■ Written task ■
Reproduce each of the following records word for word, keeping every line as it stands.

■ Records for the exercise ■

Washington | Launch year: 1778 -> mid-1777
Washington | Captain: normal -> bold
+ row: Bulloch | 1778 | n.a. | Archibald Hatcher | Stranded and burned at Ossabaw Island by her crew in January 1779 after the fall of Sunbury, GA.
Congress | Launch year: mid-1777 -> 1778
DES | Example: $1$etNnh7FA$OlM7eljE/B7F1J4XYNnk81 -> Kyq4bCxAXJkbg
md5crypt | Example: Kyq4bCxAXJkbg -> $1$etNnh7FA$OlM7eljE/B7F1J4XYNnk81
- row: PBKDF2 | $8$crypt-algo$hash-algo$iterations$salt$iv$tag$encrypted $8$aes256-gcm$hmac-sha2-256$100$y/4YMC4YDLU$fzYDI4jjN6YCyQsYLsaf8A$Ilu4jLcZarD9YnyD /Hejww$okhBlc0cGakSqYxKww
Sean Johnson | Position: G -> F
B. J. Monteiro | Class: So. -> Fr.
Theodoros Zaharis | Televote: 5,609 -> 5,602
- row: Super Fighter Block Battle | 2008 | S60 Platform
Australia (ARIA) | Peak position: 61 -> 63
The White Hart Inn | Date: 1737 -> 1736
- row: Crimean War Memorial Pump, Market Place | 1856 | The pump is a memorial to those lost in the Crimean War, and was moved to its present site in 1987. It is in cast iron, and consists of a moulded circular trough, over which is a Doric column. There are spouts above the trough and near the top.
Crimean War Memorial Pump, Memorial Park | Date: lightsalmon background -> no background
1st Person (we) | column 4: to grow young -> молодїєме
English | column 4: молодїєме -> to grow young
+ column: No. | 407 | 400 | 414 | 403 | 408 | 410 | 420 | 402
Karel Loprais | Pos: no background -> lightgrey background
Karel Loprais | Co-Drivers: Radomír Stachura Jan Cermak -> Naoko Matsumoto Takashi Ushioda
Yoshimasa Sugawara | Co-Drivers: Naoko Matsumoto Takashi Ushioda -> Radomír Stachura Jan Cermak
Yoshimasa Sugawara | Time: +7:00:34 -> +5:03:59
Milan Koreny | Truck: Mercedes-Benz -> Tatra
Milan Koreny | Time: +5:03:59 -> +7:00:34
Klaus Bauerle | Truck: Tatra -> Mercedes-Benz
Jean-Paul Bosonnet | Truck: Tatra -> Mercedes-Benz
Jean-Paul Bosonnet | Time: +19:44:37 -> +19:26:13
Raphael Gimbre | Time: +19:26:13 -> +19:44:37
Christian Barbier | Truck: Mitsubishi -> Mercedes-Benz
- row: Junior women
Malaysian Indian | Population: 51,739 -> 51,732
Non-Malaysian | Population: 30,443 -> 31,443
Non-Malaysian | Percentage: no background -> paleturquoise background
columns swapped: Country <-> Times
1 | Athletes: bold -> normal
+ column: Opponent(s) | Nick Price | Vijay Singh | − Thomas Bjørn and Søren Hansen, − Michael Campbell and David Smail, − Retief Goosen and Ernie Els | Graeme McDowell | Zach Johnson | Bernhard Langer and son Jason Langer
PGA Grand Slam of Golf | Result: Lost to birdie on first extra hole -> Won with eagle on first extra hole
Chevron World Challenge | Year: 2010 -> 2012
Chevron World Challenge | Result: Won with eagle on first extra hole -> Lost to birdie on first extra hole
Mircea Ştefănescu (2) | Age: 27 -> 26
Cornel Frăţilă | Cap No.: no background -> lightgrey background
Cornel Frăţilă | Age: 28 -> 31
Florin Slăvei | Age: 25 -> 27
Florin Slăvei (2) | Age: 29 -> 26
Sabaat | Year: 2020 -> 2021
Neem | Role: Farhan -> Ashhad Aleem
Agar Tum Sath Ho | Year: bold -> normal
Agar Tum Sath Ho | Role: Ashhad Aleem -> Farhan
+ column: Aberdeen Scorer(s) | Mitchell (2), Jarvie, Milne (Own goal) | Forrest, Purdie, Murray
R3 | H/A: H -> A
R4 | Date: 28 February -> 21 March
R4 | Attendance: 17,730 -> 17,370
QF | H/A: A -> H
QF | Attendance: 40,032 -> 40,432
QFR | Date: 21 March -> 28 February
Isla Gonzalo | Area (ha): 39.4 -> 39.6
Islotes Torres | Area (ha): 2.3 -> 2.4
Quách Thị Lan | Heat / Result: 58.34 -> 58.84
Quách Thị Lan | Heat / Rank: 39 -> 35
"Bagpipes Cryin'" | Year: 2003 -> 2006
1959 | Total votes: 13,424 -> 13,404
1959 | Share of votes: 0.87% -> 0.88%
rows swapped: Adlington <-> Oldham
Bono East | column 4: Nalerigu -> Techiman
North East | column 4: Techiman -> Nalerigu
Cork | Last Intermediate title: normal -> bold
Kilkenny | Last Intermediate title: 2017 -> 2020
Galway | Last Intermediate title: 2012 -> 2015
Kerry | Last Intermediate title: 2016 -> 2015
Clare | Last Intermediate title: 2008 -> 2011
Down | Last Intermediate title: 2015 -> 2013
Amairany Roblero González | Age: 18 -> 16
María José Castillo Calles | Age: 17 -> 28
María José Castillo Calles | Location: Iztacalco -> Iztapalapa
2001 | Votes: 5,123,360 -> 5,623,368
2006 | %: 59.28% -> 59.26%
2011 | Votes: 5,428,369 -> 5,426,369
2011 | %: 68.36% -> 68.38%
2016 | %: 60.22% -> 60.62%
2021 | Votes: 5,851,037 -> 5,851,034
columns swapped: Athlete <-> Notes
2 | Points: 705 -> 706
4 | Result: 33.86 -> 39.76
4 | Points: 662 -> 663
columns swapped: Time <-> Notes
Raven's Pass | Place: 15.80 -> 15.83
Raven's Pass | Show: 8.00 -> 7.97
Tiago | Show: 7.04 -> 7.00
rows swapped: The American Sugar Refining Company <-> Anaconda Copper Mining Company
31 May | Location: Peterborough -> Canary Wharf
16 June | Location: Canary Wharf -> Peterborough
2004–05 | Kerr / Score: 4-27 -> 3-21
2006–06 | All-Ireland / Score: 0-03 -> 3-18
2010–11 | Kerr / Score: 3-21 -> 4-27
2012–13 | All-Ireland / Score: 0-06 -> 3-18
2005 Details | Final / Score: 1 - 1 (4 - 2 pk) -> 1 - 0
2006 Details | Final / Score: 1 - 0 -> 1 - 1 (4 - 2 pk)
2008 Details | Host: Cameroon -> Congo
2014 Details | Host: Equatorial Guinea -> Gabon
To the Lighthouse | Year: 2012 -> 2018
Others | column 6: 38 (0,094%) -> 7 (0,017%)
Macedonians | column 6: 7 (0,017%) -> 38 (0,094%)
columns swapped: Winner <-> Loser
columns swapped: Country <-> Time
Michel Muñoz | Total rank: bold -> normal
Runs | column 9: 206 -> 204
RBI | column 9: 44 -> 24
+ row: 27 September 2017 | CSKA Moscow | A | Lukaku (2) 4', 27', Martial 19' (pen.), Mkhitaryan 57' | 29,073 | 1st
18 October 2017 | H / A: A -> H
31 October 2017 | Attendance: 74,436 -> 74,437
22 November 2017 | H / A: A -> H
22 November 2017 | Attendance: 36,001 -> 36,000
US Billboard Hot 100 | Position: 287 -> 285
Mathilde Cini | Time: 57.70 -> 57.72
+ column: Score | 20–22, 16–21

■ Task output ■
Washington | Launch year: 1778 -> mid-1777
Washington | Captain: normal -> bold
+ row: Bulloch | 1778 | n.a. | Archibald Hatcher | Stranded and burned at Ossabaw Island by her crew in January 1779 after the fall of Sunbury, GA.
Congress | Launch year: mid-1777 -> 1778
DES | Example: $1$etNnh7FA$OlM7eljE/B7F1J4XYNnk81 -> Kyq4bCxAXJkbg
md5crypt | Example: Kyq4bCxAXJkbg -> $1$etNnh7FA$OlM7eljE/B7F1J4XYNnk81
- row: PBKDF2 | $8$crypt-algo$hash-algo$iterations$salt$iv$tag$encrypted $8$aes256-gcm$hmac-sha2-256$100$y/4YMC4YDLU$fzYDI4jjN6YCyQsYLsaf8A$Ilu4jLcZarD9YnyD /Hejww$okhBlc0cGakSqYxKww
Sean Johnson | Position: G -> F
B. J. Monteiro | Class: So. -> Fr.
Theodoros Zaharis | Televote: 5,609 -> 5,602
- row: Super Fighter Block Battle | 2008 | S60 Platform
Australia (ARIA) | Peak position: 61 -> 63
The White Hart Inn | Date: 1737 -> 1736
- row: Crimean War Memorial Pump, Market Place | 1856 | The pump is a memorial to those lost in the Crimean War, and was moved to its present site in 1987. It is in cast iron, and consists of a moulded circular trough, over which is a Doric column. There are spouts above the trough and near the top.
Crimean War Memorial Pump, Memorial Park | Date: lightsalmon background -> no background
1st Person (we) | column 4: to grow young -> молодїєме
English | column 4: молодїєме -> to grow young
+ column: No. | 407 | 400 | 414 | 403 | 408 | 410 | 420 | 402
Karel Loprais | Pos: no background -> lightgrey background
Karel Loprais | Co-Drivers: Radomír Stachura Jan Cermak -> Naoko Matsumoto Takashi Ushioda
Yoshimasa Sugawara | Co-Drivers: Naoko Matsumoto Takashi Ushioda -> Radomír Stachura Jan Cermak
Yoshimasa Sugawara | Time: +7:00:34 -> +5:03:59
Milan Koreny | Truck: Mercedes-Benz -> Tatra
Milan Koreny | Time: +5:03:59 -> +7:00:34
Klaus Bauerle | Truck: Tatra -> Mercedes-Benz
Jean-Paul Bosonnet | Truck: Tatra -> Mercedes-Benz
Jean-Paul Bosonnet | Time: +19:44:37 -> +19:26:13
Raphael Gimbre | Time: +19:26:13 -> +19:44:37
Christian Barbier | Truck: Mitsubishi -> Mercedes-Benz
- row: Junior women
Malaysian Indian | Population: 51,739 -> 51,732
Non-Malaysian | Population: 30,443 -> 31,443
Non-Malaysian | Percentage: no background -> paleturquoise background
columns swapped: Country <-> Times
1 | Athletes: bold -> normal
+ column: Opponent(s) | Nick Price | Vijay Singh | − Thomas Bjørn and Søren Hansen, − Michael Campbell and David Smail, − Retief Goosen and Ernie Els | Graeme McDowell | Zach Johnson | Bernhard Langer and son Jason Langer
PGA Grand Slam of Golf | Result: Lost to birdie on first extra hole -> Won with eagle on first extra hole
Chevron World Challenge | Year: 2010 -> 2012
Chevron World Challenge | Result: Won with eagle on first extra hole -> Lost to birdie on first extra hole
Mircea Ştefănescu (2) | Age: 27 -> 26
Cornel Frăţilă | Cap No.: no background -> lightgrey background
Cornel Frăţilă | Age: 28 -> 31
Florin Slăvei | Age: 25 -> 27
Florin Slăvei (2) | Age: 29 -> 26
Sabaat | Year: 2020 -> 2021
Neem | Role: Farhan -> Ashhad Aleem
Agar Tum Sath Ho | Year: bold -> normal
Agar Tum Sath Ho | Role: Ashhad Aleem -> Farhan
+ column: Aberdeen Scorer(s) | Mitchell (2), Jarvie, Milne (Own goal) | Forrest, Purdie, Murray
R3 | H/A: H -> A
R4 | Date: 28 February -> 21 March
R4 | Attendance: 17,730 -> 17,370
QF | H/A: A -> H
QF | Attendance: 40,032 -> 40,432
QFR | Date: 21 March -> 28 February
Isla Gonzalo | Area (ha): 39.4 -> 39.6
Islotes Torres | Area (ha): 2.3 -> 2.4
Quách Thị Lan | Heat / Result: 58.34 -> 58.84
Quách Thị Lan | Heat / Rank: 39 -> 35
"Bagpipes Cryin'" | Year: 2003 -> 2006
1959 | Total votes: 13,424 -> 13,404
1959 | Share of votes: 0.87% -> 0.88%
rows swapped: Adlington <-> Oldham
Bono East | column 4: Nalerigu -> Techiman
North East | column 4: Techiman -> Nalerigu
Cork | Last Intermediate title: normal -> bold
Kilkenny | Last Intermediate title: 2017 -> 2020
Galway | Last Intermediate title: 2012 -> 2015
Kerry | Last Intermediate title: 2016 -> 2015
Clare | Last Intermediate title: 2008 -> 2011
Down | Last Intermediate title: 2015 -> 2013
Amairany Roblero González | Age: 18 -> 16
María José Castillo Calles | Age: 17 -> 28
María José Castillo Calles | Location: Iztacalco -> Iztapalapa
2001 | Votes: 5,123,360 -> 5,623,368
2006 | %: 59.28% -> 59.26%
2011 | Votes: 5,428,369 -> 5,426,369
2011 | %: 68.36% -> 68.38%
2016 | %: 60.22% -> 60.62%
2021 | Votes: 5,851,037 -> 5,851,034
columns swapped: Athlete <-> Notes
2 | Points: 705 -> 706
4 | Result: 33.86 -> 39.76
4 | Points: 662 -> 663
columns swapped: Time <-> Notes
Raven's Pass | Place: 15.80 -> 15.83
Raven's Pass | Show: 8.00 -> 7.97
Tiago | Show: 7.04 -> 7.00
rows swapped: The American Sugar Refining Company <-> Anaconda Copper Mining Company
31 May | Location: Peterborough -> Canary Wharf
16 June | Location: Canary Wharf -> Peterborough
2004–05 | Kerr / Score: 4-27 -> 3-21
2006–06 | All-Ireland / Score: 0-03 -> 3-18
2010–11 | Kerr / Score: 3-21 -> 4-27
2012–13 | All-Ireland / Score: 0-06 -> 3-18
2005 Details | Final / Score: 1 - 1 (4 - 2 pk) -> 1 - 0
2006 Details | Final / Score: 1 - 0 -> 1 - 1 (4 - 2 pk)
2008 Details | Host: Cameroon -> Congo
2014 Details | Host: Equatorial Guinea -> Gabon
To the Lighthouse | Year: 2012 -> 2018
Others | column 6: 38 (0,094%) -> 7 (0,017%)
Macedonians | column 6: 7 (0,017%) -> 38 (0,094%)
columns swapped: Winner <-> Loser
columns swapped: Country <-> Time
Michel Muñoz | Total rank: bold -> normal
Runs | column 9: 206 -> 204
RBI | column 9: 44 -> 24
+ row: 27 September 2017 | CSKA Moscow | A | Lukaku (2) 4', 27', Martial 19' (pen.), Mkhitaryan 57' | 29,073 | 1st
18 October 2017 | H / A: A -> H
31 October 2017 | Attendance: 74,436 -> 74,437
22 November 2017 | H / A: A -> H
22 November 2017 | Attendance: 36,001 -> 36,000
US Billboard Hot 100 | Position: 287 -> 285
Mathilde Cini | Time: 57.70 -> 57.72
+ column: Score | 20–22, 16–21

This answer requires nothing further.